Office Web Apps is part of Office 2010, which is scheduled for release to corporate customers on May 12, with general availability expected sometime in June. The online productivity suite includes free, Web-based versions of Word, Excel and PowerPoint, and Microsoft hopes the release will counter inroads into the productivity market made by Google and others.

"We have to be the leaders. We have to be the ones who make the tough decisions, drive the disruption and lead the industry in what we're doing," said Stephen Elop, the president of Microsoft's Business Division, during an interview.

For now, Microsoft is still a follower when it comes to online productivity applications.

A 2009 survey by market research firm IDC found growing usage of Google Docs with 20 percent of respondents saying that Google Docs was widely used within their organizations. By comparison, a similar survey done in 2007 found that Google Docs was widely used by 6 percent of organizations.

But coming late to the market with its own online productivity suite hasn't hurt Microsoft. The same 2009 IDC survey that found rising usage of Google Docs among companies also showed there was no negative effect on the market share of Office, suggesting the Web-based applications may be acting as complements, rather than substitutes, for client productivity suites -- at least for now.

The role of Web-based productivity applications could change over time as companies become more comfortable with them, eventually turning to them into replacements for desktop software.

Elop described the impact of cloud computing -- a catch-all term that describes hosted computing services offered over the Internet -- on the corporate IT market as an example of "constructive disruption," and said Microsoft has to walk a fine line when it rethinks how applications are deployed and used.
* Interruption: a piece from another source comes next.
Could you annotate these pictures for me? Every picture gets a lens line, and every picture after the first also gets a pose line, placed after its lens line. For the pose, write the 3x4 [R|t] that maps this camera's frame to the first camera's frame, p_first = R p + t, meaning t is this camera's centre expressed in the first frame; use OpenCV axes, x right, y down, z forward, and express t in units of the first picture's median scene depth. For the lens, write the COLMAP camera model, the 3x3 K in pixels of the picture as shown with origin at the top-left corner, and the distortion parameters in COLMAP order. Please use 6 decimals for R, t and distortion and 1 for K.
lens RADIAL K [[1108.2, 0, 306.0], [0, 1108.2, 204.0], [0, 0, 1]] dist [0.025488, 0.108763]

"When I think about those moves, I have to do so in a way that brings along for the ride 500 million customers of Microsoft Office, for example. That's how many people are out there using that product on a daily basis or with some degree of frequency," Elop said.
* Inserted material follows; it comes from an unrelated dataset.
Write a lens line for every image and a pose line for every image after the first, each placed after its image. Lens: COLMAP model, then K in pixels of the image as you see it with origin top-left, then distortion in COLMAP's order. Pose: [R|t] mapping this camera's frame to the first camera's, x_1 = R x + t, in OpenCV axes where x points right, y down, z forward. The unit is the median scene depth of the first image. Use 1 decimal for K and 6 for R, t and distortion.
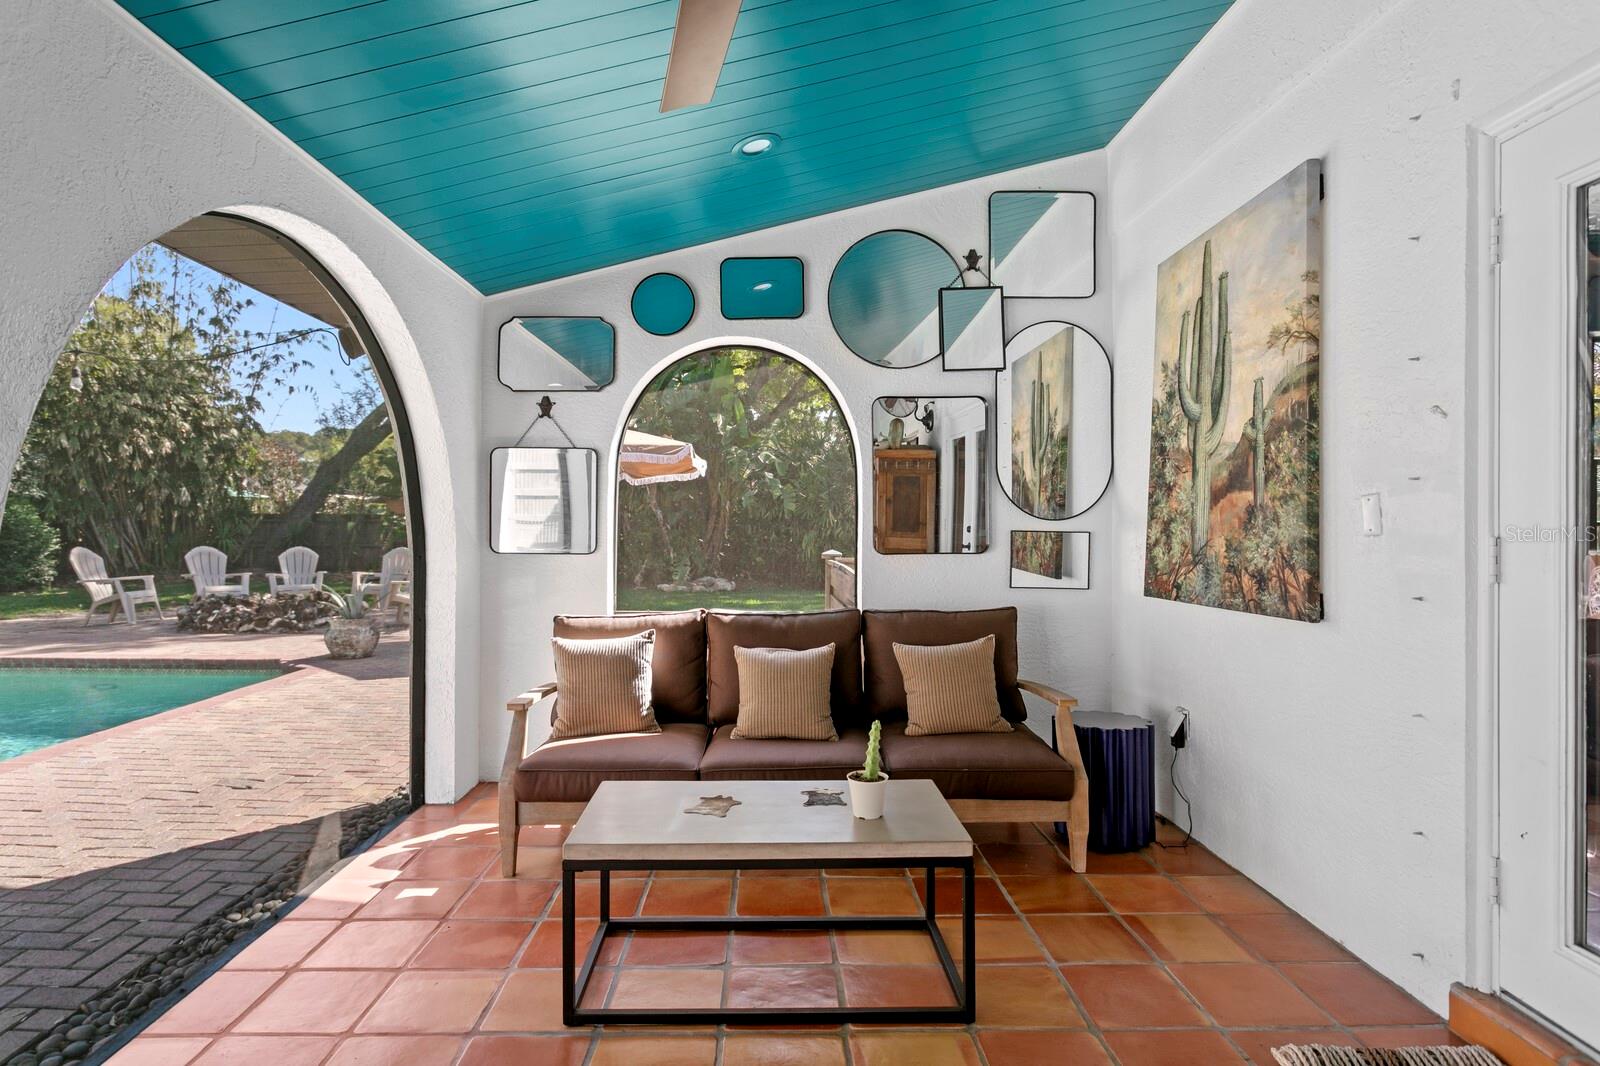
lens RADIAL K [[908.8, 0, 800.0], [0, 908.8, 533.0], [0, 0, 1]] dist [0.001647, 0.000631]
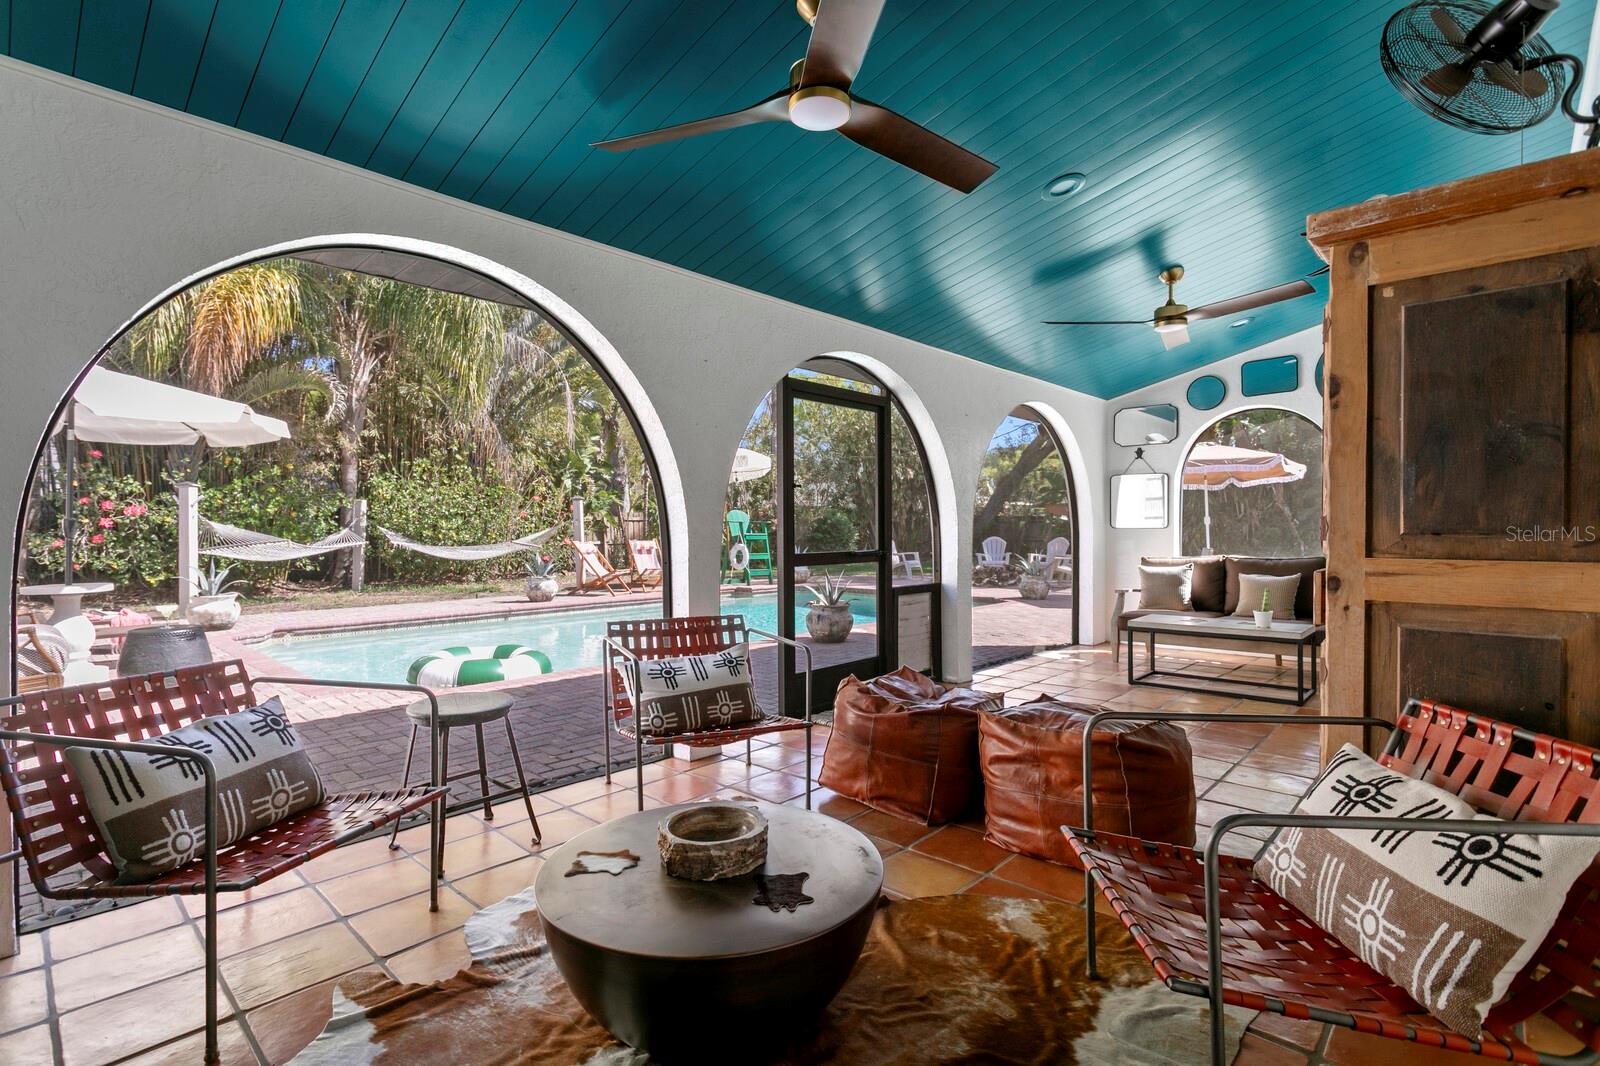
lens RADIAL K [[761.4, 0, 775.5], [0, 761.4, 537.3], [0, 0, 1]] dist [0.000091, 0.000593]
pose [[0.719740, 0.003197, -0.694236, 0.276279], [0.001885, 0.999977, 0.006558, 0.029025], [0.694241, -0.006028, 0.719717, -0.681149]]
The large installed base of users makes Office a critical source of revenue for Microsoft. During 2009, Office sales exceeded US$17 billion, representing nearly 30 percent of the company's overall revenue. As a result, Microsoft wants to be sure that new versions of Office that can be accessed online or using mobile phones enhance, and don't jeopardize, this business.

"The quality of the experience has to be unquestionably consistent with, as good as, and aligned with everything that people already know," Elop said.

In Microsoft's vision for how productivity applications evolve, users will edit and move documents between their personal computers, the Internet and mobile devices, without losing any of the formatting or structure of the documents.

"We talk about the best productivity experiences being those that are a combination of the PC, the phone, and the browser," he said.

Mobile versions of Office will be available for Windows Phone handsets, due later this year, as well as for Nokia smartphones running Symbian, Elop said, predicting that 200 million to 300 million Nokia handsets will be shipped with a mobile version of Office installed in the years ahead.

However, Microsoft has no immediate plans to offer mobile versions of Office for Research In Motion's BlackBerry handsets or Apple's iPhone. Microsoft also has no plans to develop a version of Office for the MeeGo operating system, which was created by combining Nokia's Maemo operating system with Intel's Moblin. "We think hard about which scenarios need to be enabled on what devices, and at what point in time, because we have limited resources," Elop said.

"We'll consider other environments as we proceed, but there's no ambiguity that there's a requirement to consider each of these different platforms as our customers guide us," he said.